Written request 1:
In the article on Chief Culture Officers, which two earlier articles does the writer name?
Written request 2:
Carry on the article on Chief Culture Officers from the point where it stops.

How Technical Debt Trumps Chief Culture Officers

Olga Kouzina
Quandoo
Published in
5 min readOct 30, 2018

Over the last few years I’ve seen people writing and talking about an organizational role which hasn’t been here before. The name of the role is Chief Culture Officer. Today I’ll take a piercing “why”- “what for” look into the origin and the purpose of this role. As you might know from my previous articles (The Roots of Copy-Pasting and The Manifesto for Big Picture Pragmatism), I’m a fierce opponent of the mainstream trend to copy-paste organizational practices, and my attitude is based on years of observing how the “copy-paste” action often accomplishes the opposite of what is meant to be.

As often is the case, God said let there be a buzz. This time, the buzz has been about the importance of organizational culture for driving business results. I’m not going into the history of how the “culture” buzzword made its way into the life of software development organizations. There have been many books, and authors, etc. but this is not the point for now. I’m looking at how the buzz around organizational culture has triggered a certain wave of copy-paste — because to copy-paste is human, after all :) Just as there have been roles responsible for production, marketing and operations — all those kinds of various “chief <insert here> officers” — they now reasoned that if culture drives business results, too, there has to be an executive in charge of culture, just as there are executives responsible for marketing, operations, etc. In this context, culture is automatically put in one line with the basic building blocks of an organization’s success, as shown here:

Production — Operations — Marketing — Culture (?)

Material:

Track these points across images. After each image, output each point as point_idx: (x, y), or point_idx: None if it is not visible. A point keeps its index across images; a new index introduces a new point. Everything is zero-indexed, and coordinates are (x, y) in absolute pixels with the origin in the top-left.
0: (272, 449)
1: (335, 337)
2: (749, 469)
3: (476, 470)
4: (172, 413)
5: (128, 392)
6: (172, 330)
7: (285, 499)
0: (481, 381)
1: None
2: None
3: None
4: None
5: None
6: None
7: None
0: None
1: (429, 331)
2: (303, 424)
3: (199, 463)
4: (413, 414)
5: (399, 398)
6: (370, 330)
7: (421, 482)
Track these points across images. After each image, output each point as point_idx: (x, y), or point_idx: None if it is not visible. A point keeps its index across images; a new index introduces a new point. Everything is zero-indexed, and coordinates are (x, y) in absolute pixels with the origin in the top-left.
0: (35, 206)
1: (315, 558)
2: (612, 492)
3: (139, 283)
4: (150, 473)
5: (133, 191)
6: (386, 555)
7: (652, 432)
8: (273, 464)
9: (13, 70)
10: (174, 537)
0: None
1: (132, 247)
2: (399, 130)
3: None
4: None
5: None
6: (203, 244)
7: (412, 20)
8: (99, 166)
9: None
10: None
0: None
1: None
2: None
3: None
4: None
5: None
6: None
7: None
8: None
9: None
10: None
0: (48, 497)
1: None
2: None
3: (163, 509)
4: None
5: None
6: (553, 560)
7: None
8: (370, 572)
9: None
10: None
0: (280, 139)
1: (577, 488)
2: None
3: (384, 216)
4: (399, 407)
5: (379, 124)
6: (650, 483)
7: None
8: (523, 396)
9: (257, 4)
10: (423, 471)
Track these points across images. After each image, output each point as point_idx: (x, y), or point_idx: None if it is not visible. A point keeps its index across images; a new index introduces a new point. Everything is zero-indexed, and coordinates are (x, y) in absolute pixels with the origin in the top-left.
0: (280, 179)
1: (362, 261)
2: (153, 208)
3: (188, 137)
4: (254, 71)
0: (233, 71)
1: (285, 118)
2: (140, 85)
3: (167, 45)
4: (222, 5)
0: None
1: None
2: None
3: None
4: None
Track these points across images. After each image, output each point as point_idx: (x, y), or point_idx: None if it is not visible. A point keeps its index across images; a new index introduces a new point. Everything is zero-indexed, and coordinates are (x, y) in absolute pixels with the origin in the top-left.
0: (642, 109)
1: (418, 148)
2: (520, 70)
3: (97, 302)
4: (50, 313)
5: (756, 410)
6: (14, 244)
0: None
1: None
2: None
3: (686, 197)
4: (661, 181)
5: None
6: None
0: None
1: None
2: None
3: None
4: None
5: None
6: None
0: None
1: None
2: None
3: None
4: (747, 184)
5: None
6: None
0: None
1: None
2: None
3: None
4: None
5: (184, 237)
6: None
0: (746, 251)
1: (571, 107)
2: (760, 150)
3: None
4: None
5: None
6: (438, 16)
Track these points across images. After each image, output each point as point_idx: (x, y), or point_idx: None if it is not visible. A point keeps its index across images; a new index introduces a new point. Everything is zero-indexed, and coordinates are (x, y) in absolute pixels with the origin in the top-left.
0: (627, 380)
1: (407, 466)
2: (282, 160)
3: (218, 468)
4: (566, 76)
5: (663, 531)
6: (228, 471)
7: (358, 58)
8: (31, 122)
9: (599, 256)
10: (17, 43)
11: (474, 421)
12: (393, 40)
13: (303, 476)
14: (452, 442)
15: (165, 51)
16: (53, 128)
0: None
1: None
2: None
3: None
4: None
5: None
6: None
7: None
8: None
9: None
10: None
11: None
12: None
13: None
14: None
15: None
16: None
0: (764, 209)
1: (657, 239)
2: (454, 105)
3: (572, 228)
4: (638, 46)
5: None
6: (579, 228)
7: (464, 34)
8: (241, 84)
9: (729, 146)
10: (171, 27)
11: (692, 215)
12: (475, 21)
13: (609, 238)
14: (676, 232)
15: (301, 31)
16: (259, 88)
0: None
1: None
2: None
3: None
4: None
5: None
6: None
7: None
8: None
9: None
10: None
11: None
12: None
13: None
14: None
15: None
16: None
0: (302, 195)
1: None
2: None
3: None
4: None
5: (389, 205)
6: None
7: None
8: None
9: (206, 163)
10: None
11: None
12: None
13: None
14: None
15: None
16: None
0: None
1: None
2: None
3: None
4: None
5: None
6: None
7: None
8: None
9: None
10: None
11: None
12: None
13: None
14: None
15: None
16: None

Task output 1:
The Roots of Copy-Pasting and The Manifesto for Big Picture Pragmatism.

Task output 2:
Let’s now consider if this approach is accurate. On what grounds do we usually state that an organization has a healthy culture? Very briefly, this is about people being happy about their work, because the organizational framework allows them to do their work with zero impediments. And, the organizational framework, indeed, does consist of smaller building blocks, which are cohesive with one another. People usually become unhappy if there’s a lack of cohesion between the blocks, OR, if a certain block by itself is fragile and/or hard to sustain. Hence, organizational culture is, to a larger extent, a derivative from the blocks unrelated to culture per se.

I’ve got a shining example of how culture happens, at software development organizations, and one wouldn’t probably see this connection right away. The thing is… it’s software itself, the code, that makes or breaks the company culture. I’m talking about technical debt, the term originally coined by Ward Cunningham many years ago.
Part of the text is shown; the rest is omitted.